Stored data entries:
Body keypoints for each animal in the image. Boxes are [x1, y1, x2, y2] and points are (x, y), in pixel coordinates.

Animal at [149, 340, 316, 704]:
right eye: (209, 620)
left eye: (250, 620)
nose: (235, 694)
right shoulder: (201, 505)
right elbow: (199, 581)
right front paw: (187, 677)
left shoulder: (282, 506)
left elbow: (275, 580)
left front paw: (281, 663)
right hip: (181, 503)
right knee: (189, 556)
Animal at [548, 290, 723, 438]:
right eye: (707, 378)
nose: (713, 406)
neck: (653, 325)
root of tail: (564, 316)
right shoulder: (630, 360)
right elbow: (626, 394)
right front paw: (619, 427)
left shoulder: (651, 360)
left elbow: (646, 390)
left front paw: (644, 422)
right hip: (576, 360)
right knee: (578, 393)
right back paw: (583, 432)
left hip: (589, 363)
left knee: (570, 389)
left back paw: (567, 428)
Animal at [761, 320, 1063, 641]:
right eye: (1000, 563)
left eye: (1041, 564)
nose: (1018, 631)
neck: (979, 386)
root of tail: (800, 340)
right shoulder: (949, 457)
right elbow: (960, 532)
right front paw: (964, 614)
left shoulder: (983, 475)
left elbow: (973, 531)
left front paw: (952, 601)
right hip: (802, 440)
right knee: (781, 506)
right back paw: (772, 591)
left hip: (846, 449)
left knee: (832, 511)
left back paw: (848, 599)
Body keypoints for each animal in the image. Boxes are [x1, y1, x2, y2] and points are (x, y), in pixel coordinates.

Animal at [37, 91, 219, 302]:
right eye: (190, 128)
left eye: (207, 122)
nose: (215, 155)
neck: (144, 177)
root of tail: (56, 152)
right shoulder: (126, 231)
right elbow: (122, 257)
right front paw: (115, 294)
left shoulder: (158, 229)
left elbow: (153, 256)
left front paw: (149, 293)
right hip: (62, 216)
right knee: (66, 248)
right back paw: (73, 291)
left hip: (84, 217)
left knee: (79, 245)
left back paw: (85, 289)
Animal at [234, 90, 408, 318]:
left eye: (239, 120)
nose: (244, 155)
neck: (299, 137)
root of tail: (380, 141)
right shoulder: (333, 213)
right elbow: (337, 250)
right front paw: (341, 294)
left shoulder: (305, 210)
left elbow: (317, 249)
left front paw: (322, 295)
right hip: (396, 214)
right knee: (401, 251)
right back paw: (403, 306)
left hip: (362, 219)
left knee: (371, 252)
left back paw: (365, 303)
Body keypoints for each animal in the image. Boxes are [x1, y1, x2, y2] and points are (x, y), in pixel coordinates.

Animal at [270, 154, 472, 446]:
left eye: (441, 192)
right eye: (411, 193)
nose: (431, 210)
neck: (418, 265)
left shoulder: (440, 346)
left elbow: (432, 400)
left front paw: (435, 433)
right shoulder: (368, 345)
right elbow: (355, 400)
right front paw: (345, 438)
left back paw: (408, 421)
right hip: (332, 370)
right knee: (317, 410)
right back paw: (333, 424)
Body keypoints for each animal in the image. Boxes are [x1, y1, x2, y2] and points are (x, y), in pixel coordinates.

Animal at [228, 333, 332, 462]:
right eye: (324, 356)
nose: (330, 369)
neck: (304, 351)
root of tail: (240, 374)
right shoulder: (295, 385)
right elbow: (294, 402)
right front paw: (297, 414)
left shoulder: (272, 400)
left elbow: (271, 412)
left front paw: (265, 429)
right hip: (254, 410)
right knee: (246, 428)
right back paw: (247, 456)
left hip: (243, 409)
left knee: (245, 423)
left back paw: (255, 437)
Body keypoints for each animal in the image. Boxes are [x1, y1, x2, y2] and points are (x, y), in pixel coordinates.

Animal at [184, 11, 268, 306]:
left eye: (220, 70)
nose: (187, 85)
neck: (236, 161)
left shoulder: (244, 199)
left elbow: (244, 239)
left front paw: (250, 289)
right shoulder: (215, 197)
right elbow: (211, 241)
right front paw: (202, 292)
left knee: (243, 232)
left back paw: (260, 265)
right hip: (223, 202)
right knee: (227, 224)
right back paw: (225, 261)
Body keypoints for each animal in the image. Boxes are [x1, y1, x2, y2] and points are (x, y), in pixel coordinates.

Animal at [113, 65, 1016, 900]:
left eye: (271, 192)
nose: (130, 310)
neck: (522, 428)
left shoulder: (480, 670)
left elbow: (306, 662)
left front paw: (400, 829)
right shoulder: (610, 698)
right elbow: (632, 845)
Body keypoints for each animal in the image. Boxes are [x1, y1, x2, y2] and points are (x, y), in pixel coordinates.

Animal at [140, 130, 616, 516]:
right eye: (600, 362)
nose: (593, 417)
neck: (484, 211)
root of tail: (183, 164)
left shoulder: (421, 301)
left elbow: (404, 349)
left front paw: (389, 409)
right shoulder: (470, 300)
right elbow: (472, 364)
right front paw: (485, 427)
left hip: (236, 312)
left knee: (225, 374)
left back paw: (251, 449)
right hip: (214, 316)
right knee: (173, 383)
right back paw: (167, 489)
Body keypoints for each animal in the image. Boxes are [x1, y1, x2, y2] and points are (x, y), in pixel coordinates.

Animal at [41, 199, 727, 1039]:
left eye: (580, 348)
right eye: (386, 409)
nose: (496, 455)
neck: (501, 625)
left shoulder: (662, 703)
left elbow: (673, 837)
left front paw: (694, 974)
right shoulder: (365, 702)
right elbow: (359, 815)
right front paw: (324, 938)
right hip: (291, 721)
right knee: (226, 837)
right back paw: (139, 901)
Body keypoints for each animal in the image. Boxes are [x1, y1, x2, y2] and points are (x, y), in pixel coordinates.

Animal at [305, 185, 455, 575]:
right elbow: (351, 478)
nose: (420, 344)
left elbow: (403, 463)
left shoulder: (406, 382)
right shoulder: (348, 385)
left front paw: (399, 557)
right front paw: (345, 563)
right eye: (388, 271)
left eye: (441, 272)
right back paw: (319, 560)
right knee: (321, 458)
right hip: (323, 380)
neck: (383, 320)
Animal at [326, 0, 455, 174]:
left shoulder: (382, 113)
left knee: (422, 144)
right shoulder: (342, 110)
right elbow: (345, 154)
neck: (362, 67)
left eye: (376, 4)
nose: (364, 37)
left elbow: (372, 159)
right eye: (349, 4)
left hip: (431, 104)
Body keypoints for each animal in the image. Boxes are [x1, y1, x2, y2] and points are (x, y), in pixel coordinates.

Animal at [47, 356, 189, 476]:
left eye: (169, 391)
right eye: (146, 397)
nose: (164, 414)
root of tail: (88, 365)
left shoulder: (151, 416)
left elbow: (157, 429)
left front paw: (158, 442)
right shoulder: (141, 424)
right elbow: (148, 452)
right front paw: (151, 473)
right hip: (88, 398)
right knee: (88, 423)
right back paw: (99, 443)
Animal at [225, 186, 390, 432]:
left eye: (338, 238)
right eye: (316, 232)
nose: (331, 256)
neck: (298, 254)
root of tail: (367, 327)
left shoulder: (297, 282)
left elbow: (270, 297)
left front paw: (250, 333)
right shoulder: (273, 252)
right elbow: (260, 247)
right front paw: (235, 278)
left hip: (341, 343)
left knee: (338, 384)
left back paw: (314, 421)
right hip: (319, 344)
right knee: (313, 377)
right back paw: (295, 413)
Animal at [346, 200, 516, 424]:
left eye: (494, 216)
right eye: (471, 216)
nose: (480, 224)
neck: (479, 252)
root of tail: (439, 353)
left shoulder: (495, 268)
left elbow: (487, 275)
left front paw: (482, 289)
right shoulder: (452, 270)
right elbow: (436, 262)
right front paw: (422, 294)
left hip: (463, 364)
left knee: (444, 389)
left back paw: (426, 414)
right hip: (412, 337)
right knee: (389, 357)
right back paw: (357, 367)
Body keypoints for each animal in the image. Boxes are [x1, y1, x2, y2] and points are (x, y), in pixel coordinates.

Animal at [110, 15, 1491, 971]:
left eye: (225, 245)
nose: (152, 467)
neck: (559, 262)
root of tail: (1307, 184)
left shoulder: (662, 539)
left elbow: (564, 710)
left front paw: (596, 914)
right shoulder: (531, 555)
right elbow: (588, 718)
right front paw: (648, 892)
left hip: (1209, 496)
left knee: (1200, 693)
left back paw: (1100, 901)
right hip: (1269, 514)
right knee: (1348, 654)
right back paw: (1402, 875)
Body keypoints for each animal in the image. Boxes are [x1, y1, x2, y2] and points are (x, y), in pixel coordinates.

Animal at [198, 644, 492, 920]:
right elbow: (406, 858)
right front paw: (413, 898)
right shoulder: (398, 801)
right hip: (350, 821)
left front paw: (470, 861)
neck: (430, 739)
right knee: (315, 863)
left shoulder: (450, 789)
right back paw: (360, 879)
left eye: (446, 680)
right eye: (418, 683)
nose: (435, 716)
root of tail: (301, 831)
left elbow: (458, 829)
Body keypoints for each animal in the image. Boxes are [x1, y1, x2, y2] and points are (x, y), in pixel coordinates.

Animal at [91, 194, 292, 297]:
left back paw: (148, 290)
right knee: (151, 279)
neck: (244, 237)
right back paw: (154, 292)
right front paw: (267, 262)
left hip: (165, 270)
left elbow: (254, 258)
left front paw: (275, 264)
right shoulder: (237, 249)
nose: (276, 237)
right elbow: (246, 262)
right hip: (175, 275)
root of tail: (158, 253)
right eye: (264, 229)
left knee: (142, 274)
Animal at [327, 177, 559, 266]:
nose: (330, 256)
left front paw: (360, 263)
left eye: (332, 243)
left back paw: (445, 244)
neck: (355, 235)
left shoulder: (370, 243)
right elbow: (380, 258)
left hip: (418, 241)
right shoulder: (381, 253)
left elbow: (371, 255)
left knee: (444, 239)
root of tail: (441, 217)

> _WHAT TO WORK ON_:
Repeat exactly the lines above from the one with "right hip: (223, 202)" up to and including the one with "left knee: (225, 374)". No other line belongs in the reply.

> _RESPONSE_:
right hip: (223, 202)
right knee: (227, 224)
right back paw: (225, 261)
Body keypoints for each animal in the image. Boxes are [x1, y1, x2, y2] and points are (x, y), in pixel coordinates.

Animal at [113, 65, 1016, 900]:
left eye: (271, 192)
nose: (130, 310)
neck: (522, 428)
left shoulder: (480, 670)
left elbow: (306, 662)
left front paw: (400, 829)
right shoulder: (610, 698)
right elbow: (632, 845)
Body keypoints for each animal in the image. Boxes are [x1, y1, x2, y2] and points are (x, y), in pixel coordinates.

Animal at [140, 130, 616, 516]:
right eye: (600, 362)
nose: (593, 417)
neck: (484, 211)
root of tail: (183, 164)
left shoulder: (421, 301)
left elbow: (404, 349)
left front paw: (389, 409)
right shoulder: (470, 300)
right elbow: (472, 364)
right front paw: (485, 427)
left hip: (236, 312)
left knee: (225, 374)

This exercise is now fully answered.